→ **DESCRIPTION OF THE TASK**
Reproduce the data below word for word, from its very first line through the line containing "right knee: (968, 707, 14)", with both ends included.

→ **RECORDS FOR PROCESSING**
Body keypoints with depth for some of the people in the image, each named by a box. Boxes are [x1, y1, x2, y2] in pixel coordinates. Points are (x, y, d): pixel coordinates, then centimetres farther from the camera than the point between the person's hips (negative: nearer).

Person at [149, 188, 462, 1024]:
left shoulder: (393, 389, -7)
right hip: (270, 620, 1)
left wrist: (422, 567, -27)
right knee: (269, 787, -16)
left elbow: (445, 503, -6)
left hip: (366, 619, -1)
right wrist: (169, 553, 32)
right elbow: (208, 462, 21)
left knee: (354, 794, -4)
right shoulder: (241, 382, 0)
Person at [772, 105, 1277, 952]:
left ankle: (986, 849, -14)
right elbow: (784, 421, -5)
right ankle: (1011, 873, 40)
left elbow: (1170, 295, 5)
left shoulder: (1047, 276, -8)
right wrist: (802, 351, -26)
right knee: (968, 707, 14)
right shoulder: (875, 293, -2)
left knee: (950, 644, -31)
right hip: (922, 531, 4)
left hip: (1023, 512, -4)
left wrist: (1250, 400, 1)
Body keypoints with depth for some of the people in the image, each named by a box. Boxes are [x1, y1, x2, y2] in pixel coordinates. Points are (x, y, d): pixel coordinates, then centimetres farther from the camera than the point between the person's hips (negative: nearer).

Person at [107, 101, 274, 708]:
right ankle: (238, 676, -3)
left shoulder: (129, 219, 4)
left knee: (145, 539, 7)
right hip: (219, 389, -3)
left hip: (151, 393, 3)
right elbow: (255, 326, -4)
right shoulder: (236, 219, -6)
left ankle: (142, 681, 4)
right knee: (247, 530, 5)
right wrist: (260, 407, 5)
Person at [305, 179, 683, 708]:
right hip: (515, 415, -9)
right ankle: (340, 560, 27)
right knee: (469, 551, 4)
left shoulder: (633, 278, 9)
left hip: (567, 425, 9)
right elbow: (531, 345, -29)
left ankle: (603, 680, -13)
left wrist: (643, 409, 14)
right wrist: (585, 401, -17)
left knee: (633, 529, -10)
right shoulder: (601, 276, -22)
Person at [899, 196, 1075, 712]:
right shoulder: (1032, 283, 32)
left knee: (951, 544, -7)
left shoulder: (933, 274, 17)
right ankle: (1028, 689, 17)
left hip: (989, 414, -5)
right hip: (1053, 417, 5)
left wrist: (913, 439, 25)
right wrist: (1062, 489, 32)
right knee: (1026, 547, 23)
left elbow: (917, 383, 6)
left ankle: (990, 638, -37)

→ **COMPLETED TASK**
Body keypoints with depth for some of the people in the image, each named by a box. Boxes are [x1, y1, x2, y2] in pixel coordinates. Points are (x, y, d): pixel coordinates, then centimetres farther from the camera than the point between the person's hips (negative: nearer).

Person at [149, 188, 462, 1024]:
left shoulder: (393, 389, -7)
right hip: (270, 620, 1)
left wrist: (422, 567, -27)
right knee: (269, 787, -16)
left elbow: (445, 503, -6)
left hip: (366, 619, -1)
right wrist: (169, 553, 32)
right elbow: (208, 462, 21)
left knee: (354, 794, -4)
right shoulder: (241, 382, 0)
Person at [772, 105, 1277, 952]:
left ankle: (986, 849, -14)
right elbow: (784, 421, -5)
right ankle: (1011, 873, 40)
left elbow: (1170, 295, 5)
left shoulder: (1047, 276, -8)
right wrist: (802, 351, -26)
right knee: (968, 707, 14)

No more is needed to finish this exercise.